*** Texte de l'exercice ***

Une plongée dans l'histoire fascinante du carrelage et des azulejos

Etymologie et origine antique

Étymologie

Le mot « azulejos » dérive de l’arabe « al zulaycha », signifiant « petite pierre polie », et non du mot « azul » qui signifie bleu. Au début , les premiers carreaux émaillés en Espagne au XIIIe siècle étaient plutôt verts, bruns et jaunes, contrairement à l’idée répandue selon laquelle ils étaient bleus. L’objectif premier était de reproduire les mosaïques gréco-romaines du Proche-Orient ou d’Afrique du Nord en utilisant des morceaux de carreaux de faïence colorés, au lieu de petites tesselles de marbre poli. Cette méthode était moins laborieuse que de polir des marbres importés. Les « zelliges » marocains, des mosaïques de petits morceaux de faïence colorés, partagent la même étymologie et la même structure avec la mosaïque que les « azulejos » hispaniques.

extrait de Zelliges , Maroc

Les premières faïences

Tout commence en Egypte et en Mésopotamie en 2600 avant J.C. , c’est à cette période que l’on retrouve les premiers carreaux de faïences. Ces faïences servaient au départ à décorer les lieux religieux comme le montre cette photo d’un Lion passant représenté sur la voie processionnelle de Babylone ( voie qui servait lors de la grande procession du 8eme jour de la fête du nouvel an Babylonien ) .

Lion représenté sur la Voie Processionnelle de Babylone. Elle s'étend sur environ 1 km et est décorée de 120 lions, choisis pour leur vertu magique et protectrice.C'est le symbole de la divinité d'Ishtar.

Cependant, pendant l’Antiquité, la technique de recouvrir la céramique d’un émail opaque était exclusivement pratiquée dans les régions orientales et, en réalité, elle fut ultérieurement oubliée. Le monde gréco-romain n’était pas familiarisé avec cette technique et a plutôt utilisé des peintures sur enduit frais (« fresque »), des stucs ou des mosaïques.

La redécouverte de l’émail et l’expansion de la faïence

Ce n’est qu‘au IXe siècle que les carreaux émaillés refirent surface . Ce sont les Sassanides , un peuple perse qui redécouvrirent et fabriquèrent des carreaux émaillés. Leurs voisins Arabes , les Abbassides s’emparèrent de cette technique et la diffusèrent dans le monde arabo-musulman , des portes de Constantinople à l’Espagne.

Faïence irakienne du IXe siècle

L’arrivée des azulejos en Europe

 Les Arabes ont introduit en Europe l’art des carreaux émaillés, en commençant par l’Espagne. Les premières utilisations de ces carreaux étaient des assemblages géométriques de morceaux découpés, connus sous le nom d' »Alicatado »(assemblage d’azulejos). Des exemples magnifiques de ces motifs sont encore visibles à l’Alhambra de Grenade.

Palais de l'Alhambra . Grenade , Espagne

Les schémas ornementaux représentaient la culture arabo-musulmane, qui privilégiait les formes géométriques. Cependant, l’Alicatado était une technique coûteuse car elle nécessitait beaucoup de travail de découpe et produisait beaucoup de chutes. Pour remédier à ces inconvénients, les artisans ont commencé à appliquer directement les émaux colorés sur l’argile, en les séparant pour éviter leur mélange.

*** Les données ***

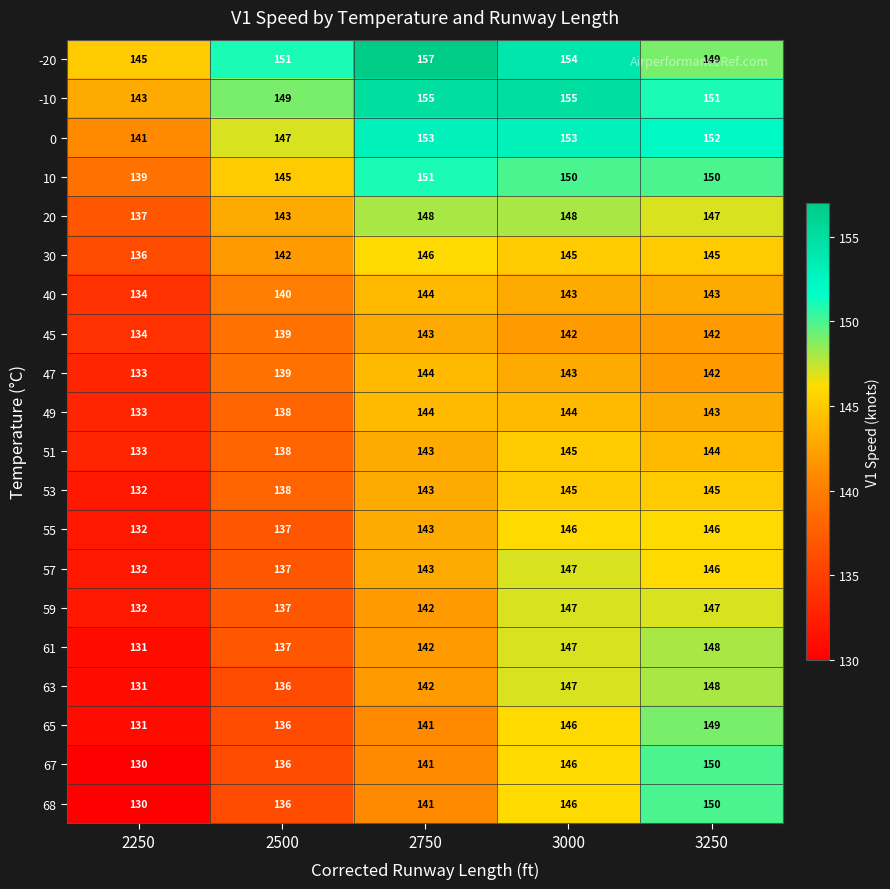

How many series are shown in this chart?

20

***

* [Consigne]: Recopiez le passage du texte sur l'histoire des azulejos, depuis « Lion représenté sur » et jusqu'à « la divinité d'Ishtar. ».

* [Zone de réponse]:
Lion représenté sur la Voie Processionnelle de Babylone. Elle s'étend sur environ 1 km et est décorée de 120 lions, choisis pour leur vertu magique et protectrice.C'est le symbole de la divinité d'Ishtar.